Records for the exercise

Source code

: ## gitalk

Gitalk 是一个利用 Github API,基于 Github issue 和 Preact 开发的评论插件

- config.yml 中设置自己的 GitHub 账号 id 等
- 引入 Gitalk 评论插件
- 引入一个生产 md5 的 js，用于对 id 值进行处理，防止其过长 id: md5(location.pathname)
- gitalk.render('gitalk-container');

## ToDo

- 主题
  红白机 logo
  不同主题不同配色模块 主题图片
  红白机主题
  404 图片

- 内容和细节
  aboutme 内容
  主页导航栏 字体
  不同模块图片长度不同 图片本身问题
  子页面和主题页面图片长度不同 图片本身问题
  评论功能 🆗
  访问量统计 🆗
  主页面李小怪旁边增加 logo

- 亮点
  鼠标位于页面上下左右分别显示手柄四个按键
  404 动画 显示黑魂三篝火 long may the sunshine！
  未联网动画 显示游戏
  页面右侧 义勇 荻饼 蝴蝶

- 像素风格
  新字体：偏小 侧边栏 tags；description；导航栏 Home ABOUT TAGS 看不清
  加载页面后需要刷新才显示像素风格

Your objective
Retype, exactly as written, everything from the first line of the data above through the line containing "404 动画 显示黑魂三篝火 long may the sunshine！". Nothing else should appear.

Solution for this task
Source code

: ## gitalk

Gitalk 是一个利用 Github API,基于 Github issue 和 Preact 开发的评论插件

- config.yml 中设置自己的 GitHub 账号 id 等
- 引入 Gitalk 评论插件
- 引入一个生产 md5 的 js，用于对 id 值进行处理，防止其过长 id: md5(location.pathname)
- gitalk.render('gitalk-container');

## ToDo

- 主题
  红白机 logo
  不同主题不同配色模块 主题图片
  红白机主题
  404 图片

- 内容和细节
  aboutme 内容
  主页导航栏 字体
  不同模块图片长度不同 图片本身问题
  子页面和主题页面图片长度不同 图片本身问题
  评论功能 🆗
  访问量统计 🆗
  主页面李小怪旁边增加 logo

- 亮点
  鼠标位于页面上下左右分别显示手柄四个按键
  404 动画 显示黑魂三篝火 long may the sunshine！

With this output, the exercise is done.